Objective: To investigate the association of CYP3A5 and MDR1 genetic polymorphisms with the concentration/ dose (C/D) ratio of tacrolimus for the feasibility of individualized medication.
Methods: The concentration of tacrolimus was detected by enzyme-multiplied immunoassay technique, and was adjusted by weight and dosage to C/D ratios. The single nucleotide polymorphisms of CYP3A5 A6986G and MDR1 C3435T, G2677T/ A, T1236C were determined by TaqMan RT-PCR. The differences of C/D ratio were compared among all of the genotype groups.

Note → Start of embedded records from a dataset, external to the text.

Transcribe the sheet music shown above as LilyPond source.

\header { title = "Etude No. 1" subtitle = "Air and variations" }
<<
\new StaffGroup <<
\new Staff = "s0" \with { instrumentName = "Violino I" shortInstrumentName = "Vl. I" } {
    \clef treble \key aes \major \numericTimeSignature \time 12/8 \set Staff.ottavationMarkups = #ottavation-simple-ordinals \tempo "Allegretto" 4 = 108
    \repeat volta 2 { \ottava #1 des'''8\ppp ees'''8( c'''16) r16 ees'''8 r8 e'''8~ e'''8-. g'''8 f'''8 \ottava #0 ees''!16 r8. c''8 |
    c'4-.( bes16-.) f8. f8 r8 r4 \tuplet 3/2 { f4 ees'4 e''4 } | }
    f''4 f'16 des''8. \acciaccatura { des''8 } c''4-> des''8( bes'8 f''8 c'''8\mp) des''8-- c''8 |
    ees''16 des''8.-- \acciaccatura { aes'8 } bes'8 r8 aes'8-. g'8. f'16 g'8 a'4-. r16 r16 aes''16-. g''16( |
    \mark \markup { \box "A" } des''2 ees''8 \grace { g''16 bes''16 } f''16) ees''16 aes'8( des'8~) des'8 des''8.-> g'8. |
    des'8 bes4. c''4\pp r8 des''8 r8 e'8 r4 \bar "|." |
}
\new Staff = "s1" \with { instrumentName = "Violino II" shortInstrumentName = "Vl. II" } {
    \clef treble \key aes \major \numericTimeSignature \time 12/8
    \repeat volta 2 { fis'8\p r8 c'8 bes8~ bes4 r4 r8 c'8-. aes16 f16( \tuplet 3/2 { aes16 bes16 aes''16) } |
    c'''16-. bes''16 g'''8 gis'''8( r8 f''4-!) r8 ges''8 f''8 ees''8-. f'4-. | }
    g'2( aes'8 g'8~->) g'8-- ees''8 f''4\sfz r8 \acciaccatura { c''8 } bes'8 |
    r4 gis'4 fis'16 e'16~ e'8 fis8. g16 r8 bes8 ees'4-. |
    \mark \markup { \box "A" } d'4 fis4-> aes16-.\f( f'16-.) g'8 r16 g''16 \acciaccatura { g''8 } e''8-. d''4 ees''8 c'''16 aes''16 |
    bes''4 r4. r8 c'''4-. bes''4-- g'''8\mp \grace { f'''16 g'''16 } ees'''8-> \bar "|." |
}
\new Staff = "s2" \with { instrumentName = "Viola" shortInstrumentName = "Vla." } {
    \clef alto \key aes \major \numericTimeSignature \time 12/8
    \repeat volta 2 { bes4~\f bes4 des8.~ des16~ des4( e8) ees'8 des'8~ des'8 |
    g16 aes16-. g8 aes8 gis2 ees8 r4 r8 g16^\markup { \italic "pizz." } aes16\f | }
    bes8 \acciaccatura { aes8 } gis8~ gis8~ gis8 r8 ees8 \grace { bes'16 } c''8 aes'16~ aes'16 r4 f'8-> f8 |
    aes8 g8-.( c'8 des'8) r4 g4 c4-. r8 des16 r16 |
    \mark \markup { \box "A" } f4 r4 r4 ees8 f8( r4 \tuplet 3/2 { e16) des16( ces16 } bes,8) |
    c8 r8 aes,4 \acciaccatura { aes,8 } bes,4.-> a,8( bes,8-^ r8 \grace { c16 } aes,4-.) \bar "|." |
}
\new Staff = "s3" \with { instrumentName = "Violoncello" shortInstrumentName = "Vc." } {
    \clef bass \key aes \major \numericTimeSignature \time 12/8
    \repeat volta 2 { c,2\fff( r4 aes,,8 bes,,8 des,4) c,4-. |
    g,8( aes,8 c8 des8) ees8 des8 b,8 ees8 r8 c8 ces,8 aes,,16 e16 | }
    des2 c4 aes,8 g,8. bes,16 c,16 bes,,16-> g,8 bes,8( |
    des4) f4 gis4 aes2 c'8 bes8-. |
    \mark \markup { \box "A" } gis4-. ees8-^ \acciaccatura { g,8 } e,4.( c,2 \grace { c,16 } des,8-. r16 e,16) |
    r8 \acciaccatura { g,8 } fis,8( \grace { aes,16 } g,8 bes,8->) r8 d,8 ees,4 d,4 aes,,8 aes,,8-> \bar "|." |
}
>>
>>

Results: There were 5 cases with CYP3A5 *1/*1, 22 cases with CYP3A5 *1/*3, and 33 cases with CYP3A5 *3/*3. The C/D ratios of the patients with at least one CYP3A5 *1 allele (130.40 +/- 53.94) was significantly lower than those with CYP3A5 *3/*3 (198.12 +/- 90.80) (P < 0.01). For MDR1, there were 22, 23 and 15 recipients carried C/C, C/T and T/T respectively in C3435T, and 8, 32 and 20 recipients carried T/T, T/ C and C/C respectively in T1236C. The carriers with G/G, G/T, G/A, T/A, T/T were 9, 24, 5, 8 and 14 respectively in G2677T/A. No significant difference was found in the C/D ratios of tacrolimus among different MDR1 genotypes.
Conclusions: Determination of CYP3A5 genotype could help individualize tacrolimus dose regimen prospectively. The patients with CYP3A5 *3 *3 require less dose of tacrolimus to reach the same concentrations comparing with the patients with at least one CYP3A5 * 1 allele.